**Brief 1:** In the records, turn the lines from the line with "### Sin Prunning" to the line with "- Factor de ramificación: 5.633" into a Markdown table with the columns Row and Source line, leaving out blank lines. Include both end lines and nothing else.

**Extract:**
>>>

All of these documents are just a small amount of the possible documentation the couple might use as proof of their bona fide marriage. Each case is unique and can be proved in different ways.

Proving the nature of the relationship during the interview

Another way to prove the non-fraudulent nature of the couple’s relationship is to answer the questions during the immigration interview correctly. Depending on the location of the immigrant spouse during the application process, the interview could include either both spouses, or just the immigrant spouse. If the immigrant spouse lives abroad, the interview will be conducted by a consular officer at a US embassy or consulate in their country of residence, and they need to attend it alone. If the immigrant spouse lives in the United States, the interview will be conducted by a USCIS officer at a local USCIS field office, and both spouses are required to attend. Some of the questions that might be asked during the interview include:

  • How did you first meet?
  • When and where did you meet?
  • Who introduced you to each other?
  • What did you have in common?
  • Who was your spouse living with when you met?

Our article on the green card interview includes most of the frequently asked questions as well as other instructions.

<<<

**Information shown:**
>>>

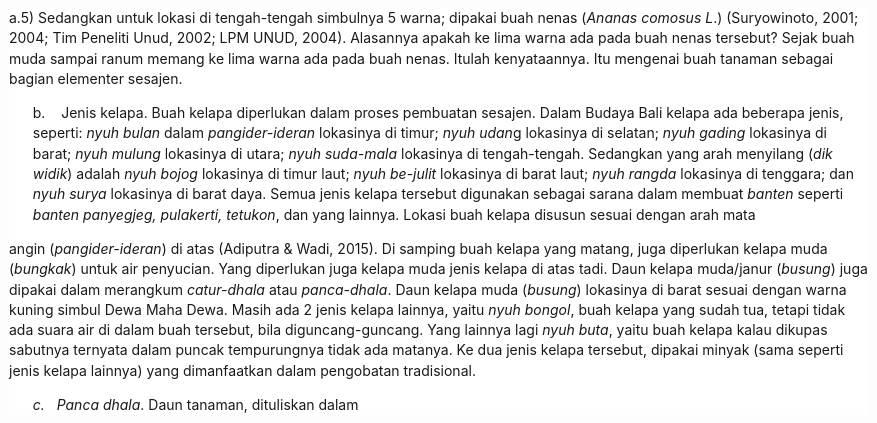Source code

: <p><span class="font0">a.5) Sedangkan untuk lokasi di tengah-tengah simbulnya 5 warna; dipakai buah nenas (</span><span class="font0" style="font-style:italic;">Ananas comosus L</span><span class="font0">.) (Suryowinoto, 2001; 2004; Tim Peneliti Unud, 2002; LPM UNUD, 2004). Alasannya apakah ke lima warna ada pada buah nenas tersebut? Sejak buah muda sampai ranum memang ke lima warna ada pada buah nenas. Itulah kenyataannya. Itu mengenai buah tanaman sebagai bagian elementer sesajen.</span></p>
<ul style="list-style:none;"><li>
<p><span class="font0">b. &nbsp;&nbsp;&nbsp;Jenis kelapa. Buah kelapa diperlukan dalam proses pembuatan sesajen. Dalam Budaya Bali kelapa ada beberapa jenis, seperti: </span><span class="font0" style="font-style:italic;">nyuh bulan </span><span class="font0">dalam </span><span class="font0" style="font-style:italic;">pangider-ideran</span><span class="font0"> lokasinya di timur; </span><span class="font0" style="font-style:italic;">nyuh udan</span><span class="font0">g lokasinya di selatan; </span><span class="font0" style="font-style:italic;">nyuh gading </span><span class="font0">lokasinya di barat; </span><span class="font0" style="font-style:italic;">nyuh mulung</span><span class="font0"> lokasinya di utara; </span><span class="font0" style="font-style:italic;">nyuh suda-mala</span><span class="font0"> lokasinya di tengah-tengah. Sedangkan yang arah menyilang (</span><span class="font0" style="font-style:italic;">dik widik</span><span class="font0">) adalah </span><span class="font0" style="font-style:italic;">nyuh bojog</span><span class="font0"> lokasinya di timur laut; </span><span class="font0" style="font-style:italic;">nyuh be-julit</span><span class="font0"> lokasinya di barat laut; </span><span class="font0" style="font-style:italic;">nyuh rangda</span><span class="font0"> lokasinya di tenggara; dan </span><span class="font0" style="font-style:italic;">nyuh surya </span><span class="font0">lokasinya di barat daya. Semua jenis kelapa tersebut digunakan sebagai sarana dalam membuat </span><span class="font0" style="font-style:italic;">banten</span><span class="font0"> seperti </span><span class="font0" style="font-style:italic;">banten panyegjeg, pulakerti, tetukon</span><span class="font0">, dan yang lainnya. Lokasi buah kelapa disusun sesuai dengan arah mata</span></p></li></ul>
<p><span class="font0">angin (</span><span class="font0" style="font-style:italic;">pangider-ideran</span><span class="font0">) di atas (Adiputra &amp;&nbsp;Wadi, 2015). Di samping buah kelapa yang matang, juga diperlukan kelapa muda (</span><span class="font0" style="font-style:italic;">bungkak</span><span class="font0">) untuk air penyucian. Yang diperlukan juga kelapa muda jenis kelapa di atas tadi. Daun kelapa muda/janur (</span><span class="font0" style="font-style:italic;">busung</span><span class="font0">) juga dipakai dalam merangkum </span><span class="font0" style="font-style:italic;">catur-dhala</span><span class="font0"> atau </span><span class="font0" style="font-style:italic;">panca-dhala</span><span class="font0">. Daun kelapa muda (</span><span class="font0" style="font-style:italic;">busung</span><span class="font0">) lokasinya di barat sesuai dengan warna kuning simbul Dewa Maha Dewa. Masih ada 2 jenis kelapa lainnya, yaitu </span><span class="font0" style="font-style:italic;">nyuh bongol</span><span class="font0">, buah kelapa yang sudah tua, tetapi tidak ada suara air di dalam buah tersebut, bila diguncang-guncang. Yang lainnya lagi </span><span class="font0" style="font-style:italic;">nyuh buta</span><span class="font0">, yaitu buah kelapa kalau dikupas sabutnya ternyata dalam puncak tempurungnya tidak ada matanya. Ke dua jenis kelapa tersebut, dipakai minyak (sama seperti jenis kelapa lainnya) yang dimanfaatkan dalam pengobatan tradisional.</span></p>
<ul style="list-style:none;"><li>
<p><span class="font0" style="font-style:italic;">c. &nbsp;&nbsp;Panca dhala</span><span class="font0">. Daun tanaman, dituliskan dalam</span></p></li></ul>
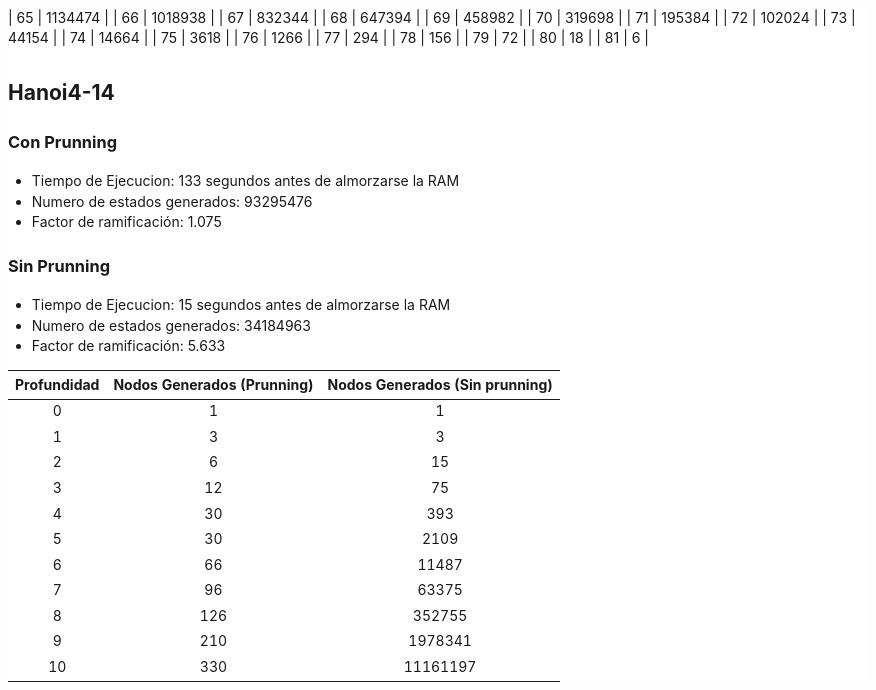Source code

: | 65 | 1134474 |
| 66 | 1018938 |
| 67 | 832344 |
| 68 | 647394 |
| 69 | 458982 |
| 70 | 319698 |
| 71 | 195384 |
| 72 | 102024 |
| 73 | 44154 |
| 74 | 14664 |
| 75 | 3618 |
| 76 | 1266 |
| 77 | 294 |
| 78 | 156 |
| 79 | 72 |
| 80 | 18 |
| 81 | 6 |

## Hanoi4-14 
### Con Prunning

- Tiempo de Ejecucion: 133 segundos antes de almorzarse la RAM
- Numero de estados generados: 93295476
- Factor de ramificación: 1.075

### Sin Prunning

- Tiempo de Ejecucion: 15 segundos antes de almorzarse la RAM
- Numero de estados generados: 34184963
- Factor de ramificación: 5.633

| Profundidad | Nodos Generados (Prunning) | Nodos Generados (Sin prunning) |
| :-----------: | :-----------: | :-----------: |
| 0 | 1 | 1 |
| 1 | 3 | 3 |
| 2 | 6 | 15 |
| 3 | 12 | 75 |
| 4 | 30 | 393 |
| 5 | 30 | 2109 |
| 6 | 66 | 11487 |
| 7 | 96 | 63375 |
| 8 | 126 | 352755 |
| 9 | 210 | 1978341 |
| 10 | 330 | 11161197 |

<<<

**Brief 2:** From the text on proving a marriage, return the passage from "All of these" to "in different ways." word for word.

**Expected output 1:**
| Row | Source line |
|---|---|
| 1 | ### Sin Prunning |
| 2 | - Tiempo de Ejecucion: 15 segundos antes de almorzarse la RAM |
| 3 | - Numero de estados generados: 34184963 |
| 4 | - Factor de ramificación: 5.633 |

**Expected output 2:**
All of these documents are just a small amount of the possible documentation the couple might use as proof of their bona fide marriage. Each case is unique and can be proved in different ways.